I’ve seen people suggesting you use 400 ISO but that’s just rubbish. On a fine day load up with a consumer 200 ISO negative film and you’ll be fine. With most negative films you’ll happily tolerate a range of EV11-15 even down to EV10. As you can see I got away shooting in Scotland just after sunrise in March.
The 400 ISO will be fine as well but really should be kept for duller days.
Results
Concord might make crap cameras but they knew enough to make them optically sensibly
This is not going to challenge my Nikon Prime lenses. But it never was and you’re really reading the wrong review if you expected Leica like crispness.

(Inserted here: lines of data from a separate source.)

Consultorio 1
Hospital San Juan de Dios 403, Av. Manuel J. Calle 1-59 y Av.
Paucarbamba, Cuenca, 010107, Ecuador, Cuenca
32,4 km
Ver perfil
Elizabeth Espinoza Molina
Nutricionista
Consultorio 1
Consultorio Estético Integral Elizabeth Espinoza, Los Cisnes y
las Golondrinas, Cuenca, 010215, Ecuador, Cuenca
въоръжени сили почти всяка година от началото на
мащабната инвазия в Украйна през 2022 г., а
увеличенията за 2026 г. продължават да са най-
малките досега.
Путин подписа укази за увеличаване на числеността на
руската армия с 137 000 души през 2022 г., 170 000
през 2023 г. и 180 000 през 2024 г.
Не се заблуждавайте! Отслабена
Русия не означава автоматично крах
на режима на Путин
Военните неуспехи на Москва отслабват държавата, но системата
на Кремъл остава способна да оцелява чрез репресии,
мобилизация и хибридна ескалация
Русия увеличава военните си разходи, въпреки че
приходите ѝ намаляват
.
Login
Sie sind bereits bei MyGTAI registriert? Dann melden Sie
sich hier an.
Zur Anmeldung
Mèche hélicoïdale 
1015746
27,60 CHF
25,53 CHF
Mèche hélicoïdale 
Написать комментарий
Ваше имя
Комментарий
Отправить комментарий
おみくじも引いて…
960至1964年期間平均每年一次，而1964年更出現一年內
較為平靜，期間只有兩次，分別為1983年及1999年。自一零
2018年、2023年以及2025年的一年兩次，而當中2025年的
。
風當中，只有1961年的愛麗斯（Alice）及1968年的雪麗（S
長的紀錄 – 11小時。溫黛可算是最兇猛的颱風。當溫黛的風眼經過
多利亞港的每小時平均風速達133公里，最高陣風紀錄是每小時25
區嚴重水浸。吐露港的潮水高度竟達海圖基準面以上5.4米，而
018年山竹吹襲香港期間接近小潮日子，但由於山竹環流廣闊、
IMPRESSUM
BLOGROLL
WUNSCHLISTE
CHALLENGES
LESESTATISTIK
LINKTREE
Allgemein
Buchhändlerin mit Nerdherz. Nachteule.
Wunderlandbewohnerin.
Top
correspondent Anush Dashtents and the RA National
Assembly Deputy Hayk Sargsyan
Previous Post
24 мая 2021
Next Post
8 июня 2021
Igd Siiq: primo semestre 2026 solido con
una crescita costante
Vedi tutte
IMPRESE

This is lo-fi fare and it does that relatively well. Focus centrally is a tad soft but unlike the Minolta it actually maintains its focus all the way to distance although it does start to soften. Concord might make crap cameras but they knew enough to make them optically sensibly with a f/8 or better aperture and logical hyperfocal settings.
Go off edge centre and thing become increasingly softer and aberrant. Even central there quite a bit of fringing and the lens has obvious pincushion distortion. There’s a smidge of vignette too.
Of course the exposure is down to the film loaded. All other settings are fixed. However as mentioned 200 ISO will see you right on most reasonably bright days.
One weird thing is the results and the image in the viewfinder don’t feel that wide. More like 34mm than 24mm !
Conclusions
Basically this is a re-loadable good disposable..
This might be a piece of cheap plastic but it has been logically though out (take note Minolta F25 !). Optically it is no where near the likes of a VUWS. However there’s a certain lo-fi charm to this.
And it would fit in with any Lo-fi shooter or Lomographer. It’s not class leading but it does what it says on the tin and you can get quite good images. I’m not sure it deserves the Poor Guy’s LC-A tag but it’s not bad. Basically this is a re-loadable good disposable if you want an easy comparison.
Alternatives
This a better and more user friendly camera than the Le Clic 170. The closest rival I can think is the Halina Vision XF which has a similar image quality but sports a flash. But I’d personally hunt out a Halina Panorama or it’s clones. Similar quality but give you the option of a removable frame mask.
There are better clinically Lo-Fi cameras out there. Notably the VUWS as already mentioned if you want a killer plastic lens. The Olympus Trip 505 adds a glass lens, metering and motor wind for similar money. If you step down you get the non automatic Olympus Supertrip or the Konica POP series cameras.
Just not the Minolta F25.
Other Sources
Info on this camera is scant but info on the vivitar version fares better. In addition to the sources in the article, Lomo-ish has another brief review. Also Kataan.org has a review of a version with the flash mount.
At blog sizes this camera yields fine photographs. Surprisingly good.